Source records
*****

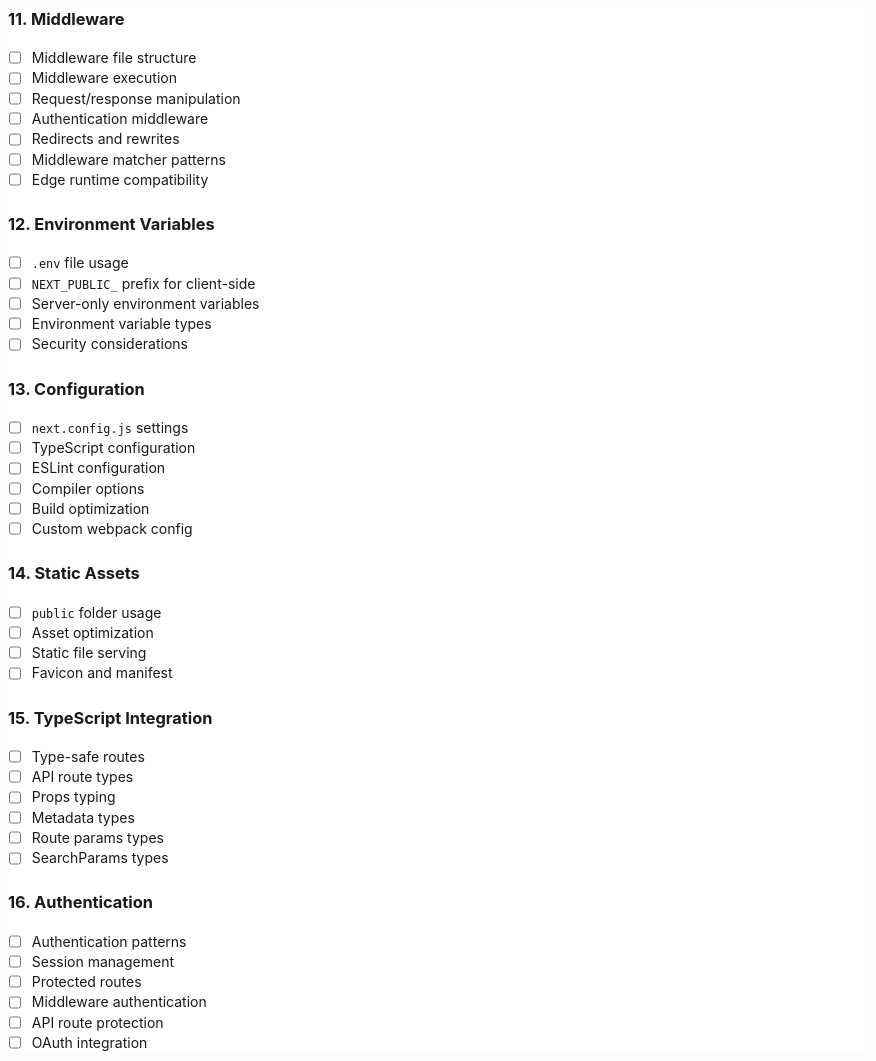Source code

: ### 11. Middleware

- [ ] Middleware file structure
- [ ] Middleware execution
- [ ] Request/response manipulation
- [ ] Authentication middleware
- [ ] Redirects and rewrites
- [ ] Middleware matcher patterns
- [ ] Edge runtime compatibility

### 12. Environment Variables

- [ ] `.env` file usage
- [ ] `NEXT_PUBLIC_` prefix for client-side
- [ ] Server-only environment variables
- [ ] Environment variable types
- [ ] Security considerations

### 13. Configuration

- [ ] `next.config.js` settings
- [ ] TypeScript configuration
- [ ] ESLint configuration
- [ ] Compiler options
- [ ] Build optimization
- [ ] Custom webpack config

### 14. Static Assets

- [ ] `public` folder usage
- [ ] Asset optimization
- [ ] Static file serving
- [ ] Favicon and manifest

### 15. TypeScript Integration

- [ ] Type-safe routes
- [ ] API route types
- [ ] Props typing
- [ ] Metadata types
- [ ] Route params types
- [ ] SearchParams types

### 16. Authentication

- [ ] Authentication patterns
- [ ] Session management
- [ ] Protected routes
- [ ] Middleware authentication
- [ ] API route protection
- [ ] OAuth integration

*****

- [REQUIREMENT]:
Could you reproduce the material above, beginning at its first line and stopping after the line that contains "### 13. Configuration", without including the pictures?

- [ANSWER SPACE]:
Source code

: ### 11. Middleware

- [ ] Middleware file structure
- [ ] Middleware execution
- [ ] Request/response manipulation
- [ ] Authentication middleware
- [ ] Redirects and rewrites
- [ ] Middleware matcher patterns
- [ ] Edge runtime compatibility

### 12. Environment Variables

- [ ] `.env` file usage
- [ ] `NEXT_PUBLIC_` prefix for client-side
- [ ] Server-only environment variables
- [ ] Environment variable types
- [ ] Security considerations

### 13. Configuration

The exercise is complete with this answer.